Front gate of Kotokuin Temple
Picture Map of Kotokuin Temple compound
From Hase-dera temple, it was just a 5 minutes stroll to Kotokuin temple. Visitors would always plan to visit these two temples together since they are in such close distance. It was around 4 pm when I reached the temple but we still could see that it was packed with people. We paid the entrance fee (200 Yen per adult) and proceeded straight into the temple compound.

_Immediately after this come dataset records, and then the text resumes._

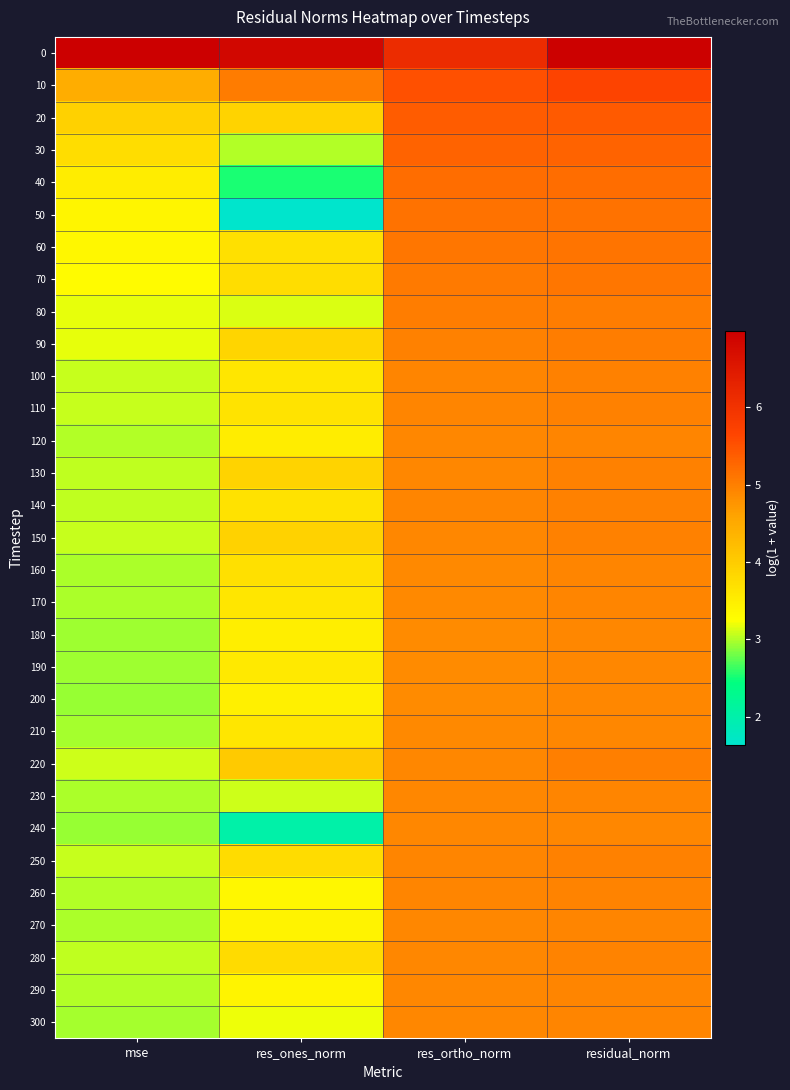

What is the smallest value displayed?

1.6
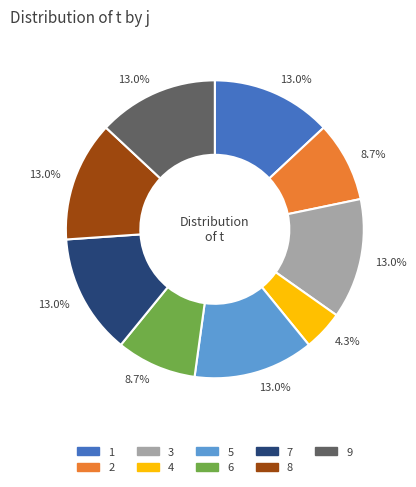

What percentage do 3 and 7 together represent?

26.1%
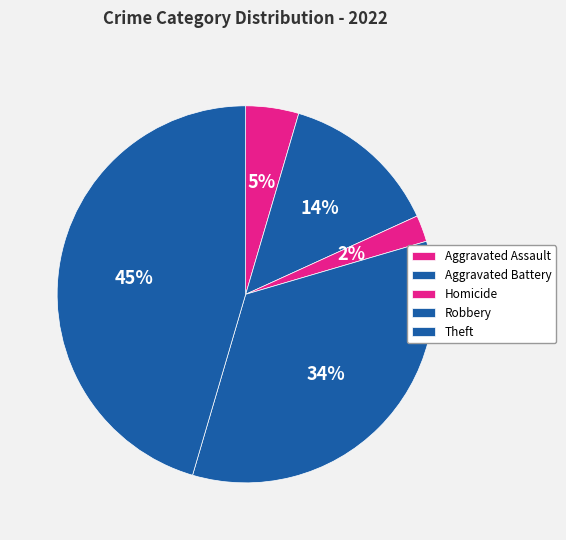

Is Homicide the majority of the pie?

No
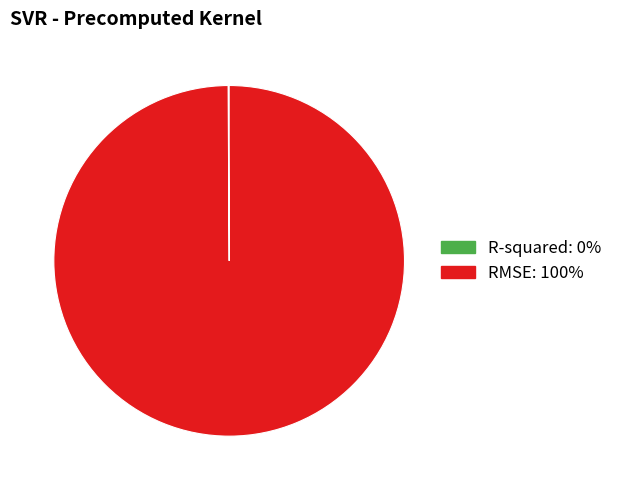

Does any single category account for the majority?

Yes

Family Photo with Daibutsu
Daibutsu with Japanese Children
I could not really explain my feeling when I set eyes on the Great Buddha of Kamakura. I have read all about it's history and see it in the tour guides and internet but nothing beat seeing the real presence itself. It was strange that the temple was supposed to be a ground of tranquility but now overflowed with tourists due to the Daibutsu's influence. I came across an article that there are plans in a certain country to build more larger, higher and imposing Buddha statues. The main reason is to draw in the crowd and generate profits. To me, those are only empty shells and act against the Buddhists' belief. I will certainly not visit them.

Daibutsu & Paulo
Daibutsu & Alison
Daibutsu & Charlotte

The setup of the Kotokuin temple was very simple compared to the rest of the temples I visited. The Daibutsu statue was situated in the center of a large square compound. It was fronted by a small main gate. At the back of the temple lied a small shrine. The whole temple itself was situated in a forest. I could only imagine how serene and peaceful this environment would look after the temple closing hours.
I walked close to the Daibutsu and observed him from close proximity. The expression of the Buddha emitted a sense of kindness and peacefulness. He was seated in a meditation stance, oblivious to the noisy crowd around him. For centuries, he has watched over Kamakura and protected it's people. In return, the believers continued to visit and pay respect to him.

Small shrine at temple back

The crowd dwindled when the closing hours of the temple approached. We continued to hang around, admiring the Buddha and at the same time, rested our legs after a day of continuous walking. When it was time to go, I took one hard look at the Daibutsu again. Perhaps I would be back someday to visit him again.